> _Zu bearbeiten_:
• a. Womit vergleicht René Träder im Text über Resilienz die einzelnen Stresssituationen, Krisen und Schicksalsschläge?
• b. Führe den Text über Resilienz im Anschluss an seinen letzten Satz weiter.

> _Vorliegender Text_:
Der Begriff Resilienz bezeichnet die psychische Fähigkeit und das Verhalten, mit Stress, Krisen und Schicksalsschlägen gut umzugehen und sie als Herausforderungen zu sehen, an denen man wachsen kann. Diese Fähigkeit lässt sich durch das eigene Verhalten beeinflussen. Das beginnt damit, zu hinterfragen, wie man selbst mit Belastungen umgeht. Gleichzeitig sollte man sich die eigenen Stärken bewusst machen, sagte René Träder, Psychologe und Buchautor aus Berlin, in seinem Vortrag auf der Jahreshauptversammlung des Kreislandfrauenverbandes Borken.
Eltern sollten dabei ein Vorbild für ihre Kinder sein. Ein erster Schritt könnte sein, am Abendbrottisch nicht ständig zu meckern und zu jammern. „Reden und leben Sie lösungsorientiert“, forderte René Träder die Landfrauen auf. Dazu gehöre auch, Emotionen zuzulassen. „Emotionen haben einen Sinn. Sie geben Energie zum Handeln“, sagte der Psychologe. Denn darum geht es: Ins Handeln zu kommen, anstatt in negativen Gefühlen zu versinken. Wer immer wieder über Negatives nachdenkt, raubt sich selbst Energie.
Auf Körpersignale hören
Jeder Mensch hat eine Schwelle der psychischen Belastbarkeit. René Träder vergleicht die einzelnen Stresssituationen, Krisen und Schicksalsschläge mit Salamischeiben, die übereinandergelegt werden. Überschreitet der Salami-Turm die Schwelle der Belastbarkeit, macht der Körper mit verschiedenen Symptomen darauf aufmerksam, dass es ihm zu viel wird. Mögliche Symptome sind:
- Kopfschmerzen,
- Migräne,
- Verdauungsbeschwerden,
- Gereiztheit,
- Drang zu ungesundem Essen,
- Suchtanfälligkeit.
Problematisch wird es, wenn mehrere Symptome zusammenkommen und über längere Zeit anhalten. „Der Körper redet mit uns“, erklärte der Referent und forderte dazu auf, zuzuhören und darauf zu reagieren. Anstatt an den Ursachen etwas zu verändern, würden aber häufig nur die Symptomen behandelt.
Kontakte geben Kraft
Wie schnell die Schwelle der Belastbarkeit erreicht ist, hängt von verschiedenen Faktoren ab. Krisen wie die Corona-Zeit haben beispielsweise dazu geführt, dass die psychische Belastbarkeit der Menschen abgenommen hat. Denn der Kontakt zu anderen Menschen gibt Kraft, schwierige Situationen durchzustehen. Während der Pandemie waren solche Kontakte aber kaum möglich. „Das hat unserer Psyche geschadet“, sagte der Psychologe.

> _Ausgelesene Zeilen_:
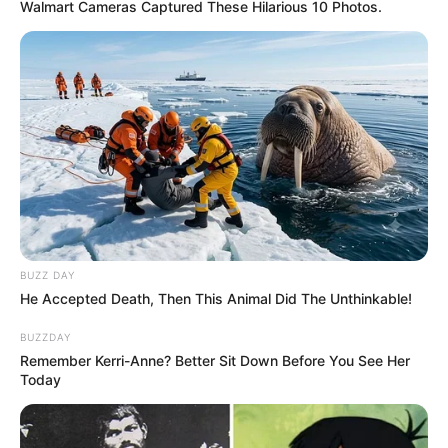
Walmart Cameras Captured These Hilarious 10 Photos.
BUZZ DAY
He Accepted Death, Then This Animal Did The Unthinkable!
BUZZDAY
Remember Kerri-Anne? Better Sit Down Before You See Her
Today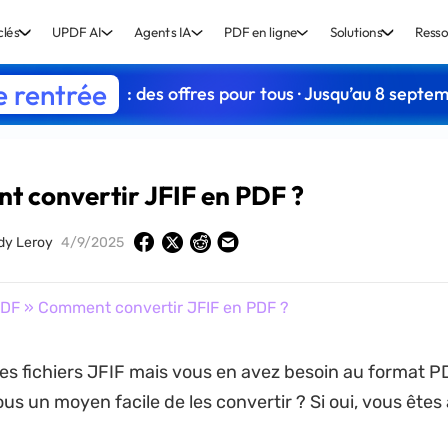
clés
UPDF AI
Agents IA
PDF en ligne
Solutions
Resso
e rentrée
: des offres pour tous · Jusqu’au 8 septe
 convertir JFIF en PDF ?
dy Leroy
4/9/2025
PDF
» Comment convertir JFIF en PDF ?
s fichiers JFIF mais vous en avez besoin au format P
s un moyen facile de les convertir ? Si oui, vous êtes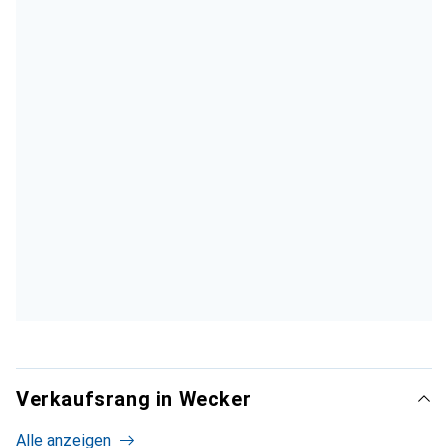
Verkaufsrang in Wecker
Alle anzeigen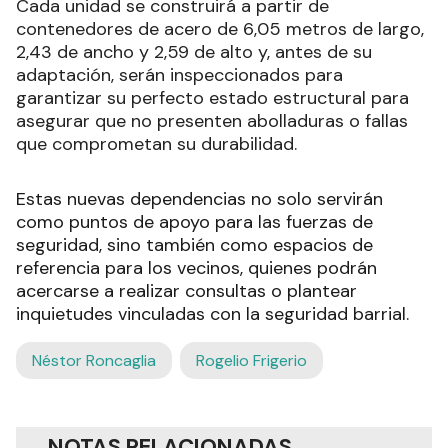
Cada unidad se construirá a partir de
contenedores de acero de 6,05 metros de largo,
2,43 de ancho y 2,59 de alto y, antes de su
adaptación, serán inspeccionados para
garantizar su perfecto estado estructural para
asegurar que no presenten abolladuras o fallas
que comprometan su durabilidad.
Estas nuevas dependencias no solo servirán
como puntos de apoyo para las fuerzas de
seguridad, sino también como espacios de
referencia para los vecinos, quienes podrán
acercarse a realizar consultas o plantear
inquietudes vinculadas con la seguridad barrial.
Néstor Roncaglia
Rogelio Frigerio
NOTAS RELACIONADAS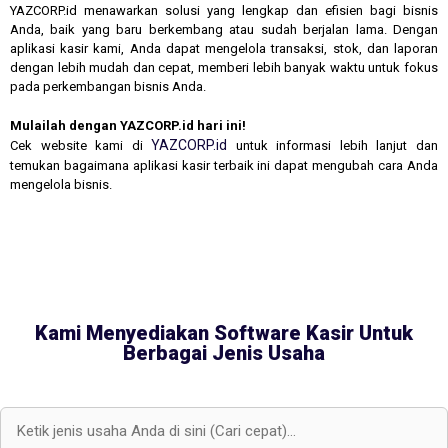
YAZCORP.id menawarkan solusi yang lengkap dan efisien bagi bisnis
Anda, baik yang baru berkembang atau sudah berjalan lama. Dengan
aplikasi kasir kami, Anda dapat mengelola transaksi, stok, dan laporan
dengan lebih mudah dan cepat, memberi lebih banyak waktu untuk fokus
pada perkembangan bisnis Anda.
Mulailah dengan YAZCORP.id hari ini!
YAZCORP.id
Cek website kami di
untuk informasi lebih lanjut dan
temukan bagaimana aplikasi kasir terbaik ini dapat mengubah cara Anda
mengelola bisnis.
Kami Menyediakan Software Kasir Untuk
Berbagai Jenis Usaha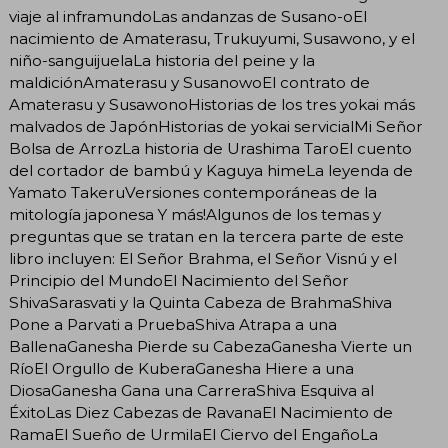
viaje al inframundoLas andanzas de Susano-oEl
nacimiento de Amaterasu, Trukuyumi, Susawono, y el
niño-sanguijuelaLa historia del peine y la
maldiciónAmaterasu y SusanowoEl contrato de
Amaterasu y SusawonoHistorias de los tres yokai más
malvados de JapónHistorias de yokai servicialMi Señor
Bolsa de ArrozLa historia de Urashima TaroEl cuento
del cortador de bambú y Kaguya himeLa leyenda de
Yamato TakeruVersiones contemporáneas de la
mitología japonesa Y más!Algunos de los temas y
preguntas que se tratan en la tercera parte de este
libro incluyen: El Señor Brahma, el Señor Visnú y el
Principio del MundoEl Nacimiento del Señor
ShivaSarasvati y la Quinta Cabeza de BrahmaShiva
Pone a Parvati a PruebaShiva Atrapa a una
BallenaGanesha Pierde su CabezaGanesha Vierte un
RíoEl Orgullo de KuberaGanesha Hiere a una
DiosaGanesha Gana una CarreraShiva Esquiva al
ÉxitoLas Diez Cabezas de RavanaEl Nacimiento de
RamaEl Sueño de UrmilaEl Ciervo del EngañoLa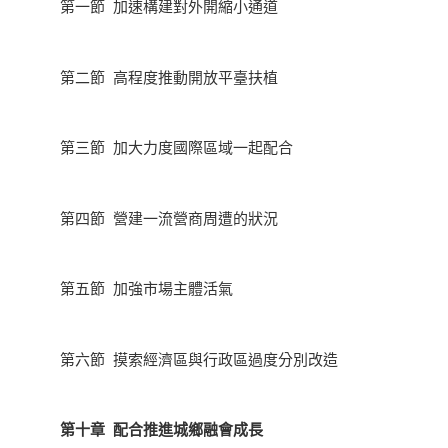
第一節 加速構建對外開縮小通道
第二節 高程度推動開放平臺扶植
第三節 加大力度國際區域一起配合
第四節 營建一流營商周遭的狀況
第五節 加強市場主體活氣
第六節 摸索經濟區與行政區過度分別改造
第十章 配合推進城鄉融會成長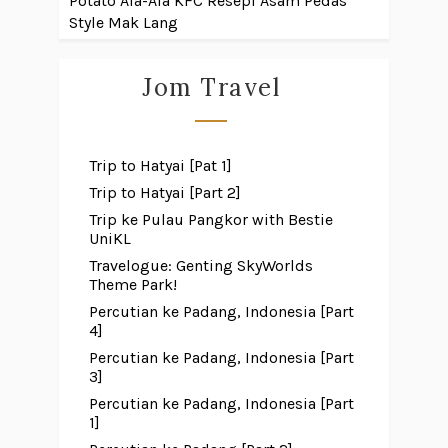
Potato Ala-Ala KFC
Resepi Asam Pedas
Style Mak Lang
Jom Travel
Trip to Hatyai [Pat 1]
Trip to Hatyai [Part 2]
Trip ke Pulau Pangkor with Bestie
UniKL
Travelogue: Genting SkyWorlds
Theme Park!
Percutian ke Padang, Indonesia [Part
4]
Percutian ke Padang, Indonesia [Part
3]
Percutian ke Padang, Indonesia [Part
1]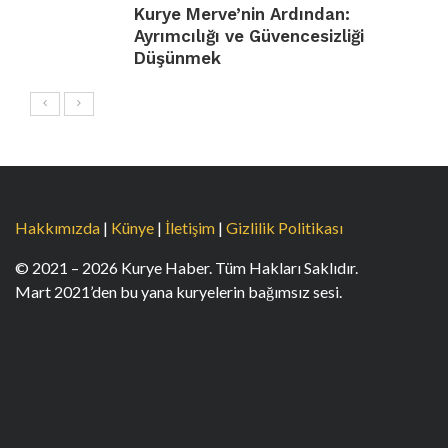
Kurye Merve’nin Ardından:
Ayrımcılığı ve Güvencesizliği
Düşünmek
Hakkımızda
|
Künye
|
İletişim
|
Gizlilik Politikası
© 2021 – 2026 Kurye Haber. Tüm Hakları Saklıdır.
Mart 2021’den bu yana kuryelerin bağımsız sesi.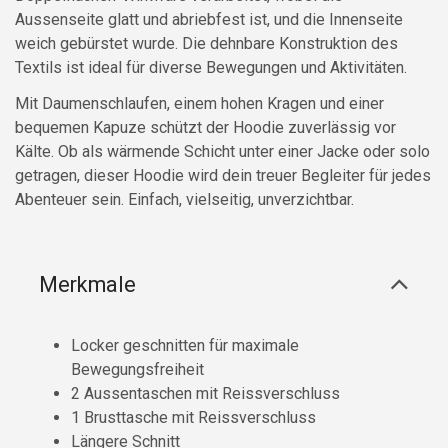
Aussenseite glatt und abriebfest ist, und die Innenseite
weich gebürstet wurde. Die dehnbare Konstruktion des
Textils ist ideal für diverse Bewegungen und Aktivitäten.
Mit Daumenschlaufen, einem hohen Kragen und einer
bequemen Kapuze schützt der Hoodie zuverlässig vor
Kälte. Ob als wärmende Schicht unter einer Jacke oder solo
getragen, dieser Hoodie wird dein treuer Begleiter für jedes
Abenteuer sein. Einfach, vielseitig, unverzichtbar.
Merkmale
Locker geschnitten für maximale
Bewegungsfreiheit
2 Aussentaschen mit Reissverschluss
1 Brusttasche mit Reissverschluss
Längere Schnitt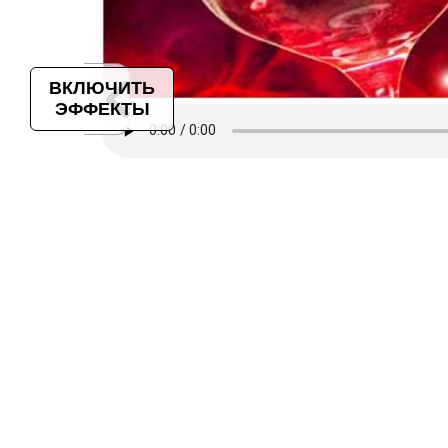
ВКЛЮЧИТЬ
ЭФФЕКТЫ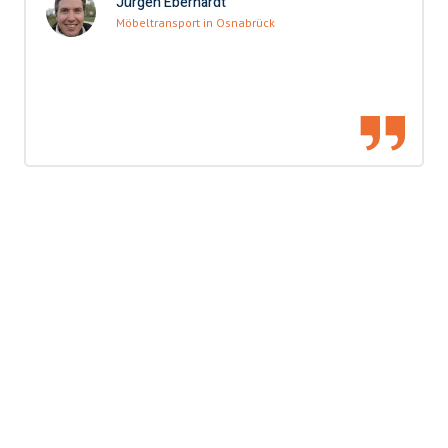
Jürgen Eberhardt
Möbeltransport in Osnabrück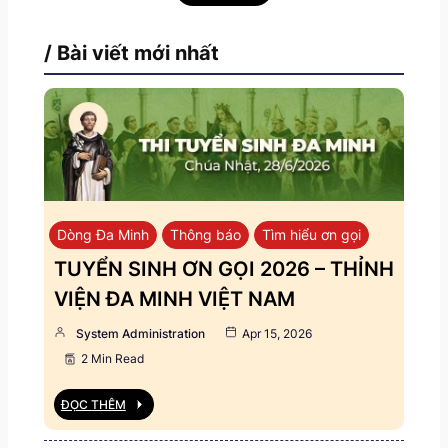
/ Bài viết mới nhất
Dòng Đa Minh
Thông báo
Tìm hiểu ơn gọi
TUYỂN SINH ƠN GỌI 2026 – THỈNH
VIỆN ĐA MINH VIỆT NAM
System Administration
Apr 15, 2026
2 Min Read
ĐỌC THÊM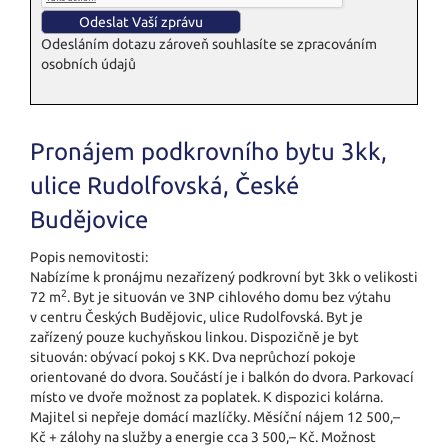
Odesláním dotazu zároveň souhlasíte se zpracováním
osobních údajů
Pronájem podkrovního bytu 3kk,
ulice Rudolfovská, České
Budějovice
Popis nemovitosti:
Nabízíme k pronájmu nezařízený podkrovní byt 3kk o velikosti
2
72 m
. Byt je situován ve 3NP cihlového domu bez výtahu
v centru Českých Budějovic, ulice Rudolfovská. Byt je
zařízený pouze kuchyňskou linkou. Dispozičně je byt
situován: obývací pokoj s KK. Dva neprůchozí pokoje
orientované do dvora. Součástí je i balkón do dvora. Parkovací
místo ve dvoře možnost za poplatek. K dispozici kolárna.
Majitel si nepřeje domácí mazlíčky. Měsíční nájem 12 500,–
Kč + zálohy na služby a energie cca 3 500,– Kč. Možnost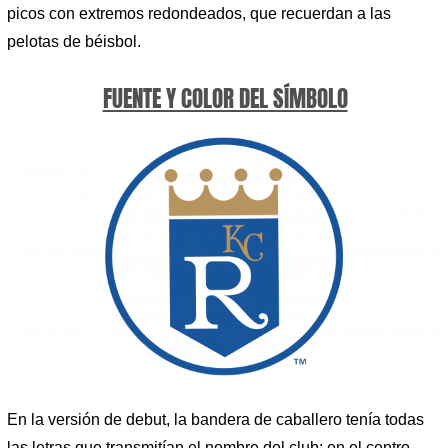
picos con extremos redondeados, que recuerdan a las
pelotas de béisbol.
FUENTE Y COLOR DEL SÍMBOLO
En la versión de debut, la bandera de caballero tenía todas
las letras que transmitían el nombre del club: en el centro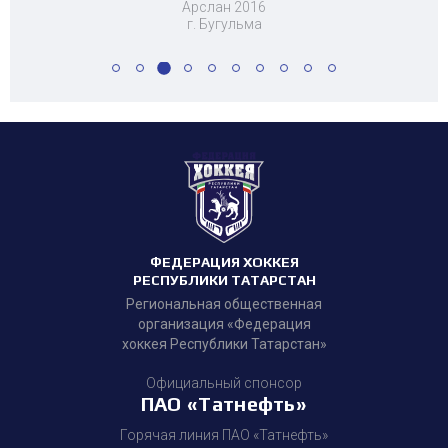
Арслан 2016
г. Бугульма
ФЕДЕРАЦИЯ ХОККЕЯ
РЕСПУБЛИКИ ТАТАРСТАН
Региональная общественная
организация «Федерация
хоккея Республики Татарстан»
Официальный спонсор
ПАО «Татнефть»
Горячая линия ПАО «Татнефть»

> _Antworten je Aufgabe_:
• a. Mit Salamischeiben, die übereinandergelegt werden.

• b.
Ressourcen aktivieren
Der Mensch hat aber die Möglichkeit, die Schwelle der Belastbarkeit zu erhöhen, indem er Ressourcen mobilisiert. Ressourcen, die unsere mentale Gesundheit stärken, sind zum Beispiel die Familie, Freunde, ein angenehmes Wohnumfeld, die Mitgliedschaft in Vereinen oder auch eine Psychotherapie. Einige Ressourcen stecken in jedem selbst, wie eine optimistische Denkweise, Mut oder Handlungsfähigkeit. Andere sind ganz praktischer Natur, zum Beispiel ein Rollator. Zur Ressource wird etwas aber erst dann, wenn es genutzt wird. Ein Rollator, der ungenutzt in der Ecke steht, bringt den Menschen keinen Meter weiter.
Die eigene Resilienz stärken
Jeder hat die Möglichkeit, seine Resilienz zu beeinflussen. René Träder nennt dafür acht Faktoren:
1. Kontakte zu anderen Menschen knüpfen und pflegen: Der Psychologe rät zum Beispiel dazu, Personen, die einem nahestehen, regelmäßig Wertschätzung und Dankbarkeit zu zeigen.
2. Verantwortung übernehmen: Überlegen Sie, was Sie selbst tun können, um ein gutes Leben zu haben. Nach einem Schicksalsschlag ist es wichtig, die Opferrolle so schnell wie möglich wieder zu verlassen.
3. Akzeptieren: Das Problem sollte klar benannt werden. Nur wer sich eingesteht, dass er in einer Ehekrise steckt oder ein Alkoholproblem hat, kann Lösungen finden.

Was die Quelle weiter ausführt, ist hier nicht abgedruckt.